“We are troubled on every side, yet not distressed; we are perplexed, but not in despair; Persecuted, but not forsaken; cast down, but not destroyed.” 2 Corinthians 4:8-9
(this was previously published three years ago on Seriously Write)
I was asked to pick something going on in my life and write about it in a way to encourage others. This really threw me, because how could I pick one from the on-going slew of things life throws at us? A wayward son, cars that break down with no money to even begin to think of replacing them, medical issues that hit the already drained bank account, and then there are the aspects of my much-loved job that I hate and put off until they are stacked neck high and all have looming deadlines and…
I could go on and on.
Some days are overwhelming upon tumbling out of bed in the morning. You have a to-do-list as long as Santa’s Naughty and Nice list, the hits just keep coming, and you don’t know where to start. Except, a good cry sounds like a great beginning—and a necessity. Bring out the chocolate so I can start self-medicating!

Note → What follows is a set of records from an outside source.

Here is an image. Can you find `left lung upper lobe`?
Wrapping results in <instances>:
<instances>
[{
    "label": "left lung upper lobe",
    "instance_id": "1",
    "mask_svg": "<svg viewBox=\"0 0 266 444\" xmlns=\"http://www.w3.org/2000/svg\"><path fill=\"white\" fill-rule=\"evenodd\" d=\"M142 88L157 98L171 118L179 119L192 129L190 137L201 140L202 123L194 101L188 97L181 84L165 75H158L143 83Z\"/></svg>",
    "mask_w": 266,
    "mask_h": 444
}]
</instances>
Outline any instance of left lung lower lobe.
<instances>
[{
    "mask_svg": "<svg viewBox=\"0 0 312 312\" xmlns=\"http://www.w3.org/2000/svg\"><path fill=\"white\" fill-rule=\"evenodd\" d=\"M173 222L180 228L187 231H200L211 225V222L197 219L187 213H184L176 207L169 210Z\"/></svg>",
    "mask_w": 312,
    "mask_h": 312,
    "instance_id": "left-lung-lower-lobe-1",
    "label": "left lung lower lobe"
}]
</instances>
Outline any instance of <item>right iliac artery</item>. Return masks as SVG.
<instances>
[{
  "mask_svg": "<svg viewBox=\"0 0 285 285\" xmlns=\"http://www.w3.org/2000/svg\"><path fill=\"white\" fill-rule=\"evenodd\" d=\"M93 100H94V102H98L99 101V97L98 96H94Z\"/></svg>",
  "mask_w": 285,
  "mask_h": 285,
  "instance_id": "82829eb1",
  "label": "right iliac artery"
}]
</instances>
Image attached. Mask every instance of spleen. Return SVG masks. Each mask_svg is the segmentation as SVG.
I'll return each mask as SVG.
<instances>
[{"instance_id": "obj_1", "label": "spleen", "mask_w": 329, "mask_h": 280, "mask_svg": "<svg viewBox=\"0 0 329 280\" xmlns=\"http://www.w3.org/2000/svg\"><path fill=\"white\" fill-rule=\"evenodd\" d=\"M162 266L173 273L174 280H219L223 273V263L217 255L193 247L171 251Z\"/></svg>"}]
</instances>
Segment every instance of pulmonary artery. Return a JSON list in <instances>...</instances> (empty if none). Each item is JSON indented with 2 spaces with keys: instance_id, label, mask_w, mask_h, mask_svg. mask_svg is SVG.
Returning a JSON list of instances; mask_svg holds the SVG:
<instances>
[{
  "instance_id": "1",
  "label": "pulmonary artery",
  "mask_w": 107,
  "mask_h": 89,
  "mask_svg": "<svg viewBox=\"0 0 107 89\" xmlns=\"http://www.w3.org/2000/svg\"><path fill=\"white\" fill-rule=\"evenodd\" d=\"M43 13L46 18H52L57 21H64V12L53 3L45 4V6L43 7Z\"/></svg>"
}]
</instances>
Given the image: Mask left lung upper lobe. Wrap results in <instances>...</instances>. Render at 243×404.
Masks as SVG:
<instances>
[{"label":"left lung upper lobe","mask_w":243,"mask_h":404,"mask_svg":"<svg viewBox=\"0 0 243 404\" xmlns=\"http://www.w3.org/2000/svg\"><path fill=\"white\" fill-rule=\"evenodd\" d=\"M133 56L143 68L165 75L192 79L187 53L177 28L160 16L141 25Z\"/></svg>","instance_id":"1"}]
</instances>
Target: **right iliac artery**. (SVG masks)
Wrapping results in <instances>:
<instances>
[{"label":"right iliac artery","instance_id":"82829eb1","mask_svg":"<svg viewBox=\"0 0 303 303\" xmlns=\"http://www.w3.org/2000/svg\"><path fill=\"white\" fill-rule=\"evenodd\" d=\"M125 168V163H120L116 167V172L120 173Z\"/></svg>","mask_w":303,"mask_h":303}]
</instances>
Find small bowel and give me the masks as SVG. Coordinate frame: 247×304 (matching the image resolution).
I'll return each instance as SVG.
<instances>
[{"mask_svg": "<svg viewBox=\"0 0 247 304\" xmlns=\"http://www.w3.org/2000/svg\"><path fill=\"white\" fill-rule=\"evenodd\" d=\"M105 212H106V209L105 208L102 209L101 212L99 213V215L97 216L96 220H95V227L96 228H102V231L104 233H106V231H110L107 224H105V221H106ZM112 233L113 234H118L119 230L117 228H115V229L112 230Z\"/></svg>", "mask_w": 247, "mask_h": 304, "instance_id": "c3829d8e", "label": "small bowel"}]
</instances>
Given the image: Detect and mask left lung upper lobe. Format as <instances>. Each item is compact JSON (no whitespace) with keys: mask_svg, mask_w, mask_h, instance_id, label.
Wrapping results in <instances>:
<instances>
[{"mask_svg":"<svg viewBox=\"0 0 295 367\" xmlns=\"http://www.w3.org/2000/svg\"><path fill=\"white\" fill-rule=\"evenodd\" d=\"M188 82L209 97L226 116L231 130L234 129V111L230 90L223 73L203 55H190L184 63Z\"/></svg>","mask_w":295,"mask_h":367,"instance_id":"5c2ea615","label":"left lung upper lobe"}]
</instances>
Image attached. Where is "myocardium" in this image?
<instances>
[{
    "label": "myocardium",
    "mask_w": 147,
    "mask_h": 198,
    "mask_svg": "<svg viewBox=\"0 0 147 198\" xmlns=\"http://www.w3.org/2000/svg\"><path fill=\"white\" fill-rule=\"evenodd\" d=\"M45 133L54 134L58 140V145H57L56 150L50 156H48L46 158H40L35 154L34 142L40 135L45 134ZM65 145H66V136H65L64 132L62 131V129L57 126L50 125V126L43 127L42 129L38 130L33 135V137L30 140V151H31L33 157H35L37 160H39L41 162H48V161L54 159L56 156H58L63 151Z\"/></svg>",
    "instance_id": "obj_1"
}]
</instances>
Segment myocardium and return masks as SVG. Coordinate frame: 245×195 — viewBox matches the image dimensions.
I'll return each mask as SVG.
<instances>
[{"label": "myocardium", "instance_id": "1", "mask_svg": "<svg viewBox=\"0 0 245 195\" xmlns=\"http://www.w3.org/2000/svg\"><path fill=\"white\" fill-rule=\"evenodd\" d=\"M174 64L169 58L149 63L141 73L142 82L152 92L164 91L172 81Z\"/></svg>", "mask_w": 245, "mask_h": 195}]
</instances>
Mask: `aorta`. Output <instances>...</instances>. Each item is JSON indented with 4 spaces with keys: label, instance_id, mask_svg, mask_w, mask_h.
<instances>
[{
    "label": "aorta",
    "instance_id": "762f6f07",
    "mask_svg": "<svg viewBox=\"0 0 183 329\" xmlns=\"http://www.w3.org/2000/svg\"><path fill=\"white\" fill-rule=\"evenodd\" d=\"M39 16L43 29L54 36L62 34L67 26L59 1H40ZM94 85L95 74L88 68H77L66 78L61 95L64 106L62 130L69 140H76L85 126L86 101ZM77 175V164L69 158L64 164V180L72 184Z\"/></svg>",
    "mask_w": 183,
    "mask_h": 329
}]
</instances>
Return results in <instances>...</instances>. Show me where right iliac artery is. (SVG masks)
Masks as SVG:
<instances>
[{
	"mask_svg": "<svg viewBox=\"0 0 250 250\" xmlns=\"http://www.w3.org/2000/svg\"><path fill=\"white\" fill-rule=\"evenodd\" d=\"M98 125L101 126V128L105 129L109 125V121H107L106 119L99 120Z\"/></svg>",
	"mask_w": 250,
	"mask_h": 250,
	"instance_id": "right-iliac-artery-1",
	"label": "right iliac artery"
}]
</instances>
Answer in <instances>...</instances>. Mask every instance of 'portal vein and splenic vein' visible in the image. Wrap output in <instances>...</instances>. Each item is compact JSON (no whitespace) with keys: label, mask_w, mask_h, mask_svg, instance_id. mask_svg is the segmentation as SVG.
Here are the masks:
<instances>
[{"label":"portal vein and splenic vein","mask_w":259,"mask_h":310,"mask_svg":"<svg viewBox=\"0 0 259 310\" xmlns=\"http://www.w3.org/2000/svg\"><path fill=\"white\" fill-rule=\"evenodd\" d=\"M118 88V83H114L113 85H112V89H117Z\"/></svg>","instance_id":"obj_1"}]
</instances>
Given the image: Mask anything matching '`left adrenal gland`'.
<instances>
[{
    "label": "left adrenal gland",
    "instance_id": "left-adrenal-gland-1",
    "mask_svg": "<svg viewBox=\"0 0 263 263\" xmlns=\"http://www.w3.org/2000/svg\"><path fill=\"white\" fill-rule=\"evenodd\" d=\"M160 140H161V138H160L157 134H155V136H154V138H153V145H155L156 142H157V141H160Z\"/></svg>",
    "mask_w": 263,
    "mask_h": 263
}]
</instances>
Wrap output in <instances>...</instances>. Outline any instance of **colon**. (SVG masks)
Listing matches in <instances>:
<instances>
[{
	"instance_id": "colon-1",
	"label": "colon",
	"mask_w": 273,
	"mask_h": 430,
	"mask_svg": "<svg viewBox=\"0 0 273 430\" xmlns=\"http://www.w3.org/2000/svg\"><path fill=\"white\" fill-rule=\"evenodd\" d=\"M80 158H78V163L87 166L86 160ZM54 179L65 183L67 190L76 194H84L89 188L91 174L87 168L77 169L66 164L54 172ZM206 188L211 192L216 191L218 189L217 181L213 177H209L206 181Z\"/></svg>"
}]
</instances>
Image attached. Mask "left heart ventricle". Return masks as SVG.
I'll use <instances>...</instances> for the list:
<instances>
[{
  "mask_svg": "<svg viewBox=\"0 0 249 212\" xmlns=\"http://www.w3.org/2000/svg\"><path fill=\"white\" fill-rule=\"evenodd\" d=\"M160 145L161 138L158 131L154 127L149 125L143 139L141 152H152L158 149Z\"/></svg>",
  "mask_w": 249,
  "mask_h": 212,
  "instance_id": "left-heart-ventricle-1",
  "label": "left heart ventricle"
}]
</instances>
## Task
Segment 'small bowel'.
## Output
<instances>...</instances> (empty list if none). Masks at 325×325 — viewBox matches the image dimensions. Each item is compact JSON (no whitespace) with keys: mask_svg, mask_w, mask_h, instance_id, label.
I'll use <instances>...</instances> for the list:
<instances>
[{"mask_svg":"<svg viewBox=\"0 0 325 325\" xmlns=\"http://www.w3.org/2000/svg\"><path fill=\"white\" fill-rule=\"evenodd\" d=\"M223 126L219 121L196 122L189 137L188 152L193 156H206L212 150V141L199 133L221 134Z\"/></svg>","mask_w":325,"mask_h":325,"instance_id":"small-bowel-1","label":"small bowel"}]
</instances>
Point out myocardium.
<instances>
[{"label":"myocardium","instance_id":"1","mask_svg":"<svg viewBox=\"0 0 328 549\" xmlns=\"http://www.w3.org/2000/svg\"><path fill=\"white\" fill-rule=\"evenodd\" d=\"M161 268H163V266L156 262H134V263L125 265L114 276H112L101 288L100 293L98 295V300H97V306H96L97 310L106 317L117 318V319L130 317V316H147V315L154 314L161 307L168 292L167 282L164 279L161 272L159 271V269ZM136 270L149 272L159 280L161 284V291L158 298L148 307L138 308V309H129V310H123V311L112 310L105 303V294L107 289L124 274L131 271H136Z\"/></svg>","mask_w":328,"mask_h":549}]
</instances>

And underlying all the tension, the fear, the where-do-I-even-begin is the measure of peace that passes understanding. This too will pass. God is in control. It’s going to be okay. Trust Me.
He is always right, of course. Because whatever we’re facing will pass. God is in control. We can trust Him. And it will eventually be okay.
Most recently, my husband’s car shuddered, shook, and died, right in the middle of a bridge fifty miles away. Every light on the dash lit up. He was on his way to work. He called me, and I might add it’s like 5:45 A.M. My brain is in sleep mode at that hour. Not fully functioning. But we’re both thinking, we are making payments on the new-to-us van that we bought last June when the family vehicle died, deader-than-dead. The garage shook its head and muttered something about there being nothing they could do. How could we pay for another new-to-us vehicle when meeting the van payments every month is an act of faith?
It seemed obvious. We would go down to one vehicle. He’d use mine. I’d be a homebody. So that would work out. Not ideal because my husband didn’t like the idea of me being vehicle-less with five children (most still at home), but it would work out. For now.
The broken-down car was towed off to a garage. Son L (who is also car-less for now) caught rides with friends to and from work since we don’t have an extra vehicle.
Wednesday came. We planned to go look at the cheapie used vehicles (as long as it ran!) but then the small garage where my husband’s car was taken called. The problem isn’t as dire as it could’ve been. God heard our cries, concerns, and prayers and answered with a cheap fix. (We’re still waiting on them to have time to fix it. It’s been four weeks now.) As a wake-up call. Even if it’s just five dollars a week, we need to put something away for a new-to-us car. Because Steve’s car is living on borrowed time. It has over 300,000 miles on it!
While all of this was still whirling in my head, my husband was “nudged” toward a passage in 2 Corinthians (just a coincidence, right? Right!). The apostle Paul is reminding the Corinthian believers of his particular issues. And just for the record – they were a tad more disconcerting than a broken-down vehicle. Think – life and death, persecution, and legalistic adversaries hounding his every step. And yet Paul finds the grace to write these words of comfort – and encouragement.
“For our light affliction, which is but for a moment, worketh for us a far more exceeding and eternal weight of glory; While we look not at the things which are seen, but at the things which are not seen: for the things which are seen are temporal; but the things which are not seen are eternal. 2 Corinthians 4:17-18 (KJV)
Our situations don’t define us. The "stuff" that happens to us does not define us. It merely gives us more opportunities to show the amazing grace of our Lord and Savior.
The confidence of knowing God has it gives us an entirely unique perspective, and everything else is colored by that perspective. What the world might consider tragedy, Paul calls "a light affliction" and "a momentary affliction" but it works for us "a far more exceeding and eternal weight of glory."
When we look at the tapestry of our life from the human perspective, it's a big ol' tangled mess of knots and snarls and tangles . . . but turn it over, and look at it from God's perspective, and you'll see the intricate patterns and beauty that He is painstakingly weaving into and throughout our lives.
The next time “life happens,” ask yourself . . . “How can I respond to this situation in such a way that it will bring glory to the name of my Heavenly Father?”
This stuff that is happening is temporal – it has a shelf life. “This too shall pass.” It’s going to pass, or we are going to pass. (Mark Lowry / quote)
God is eternal. And what people say about Him matters; both now, and forever.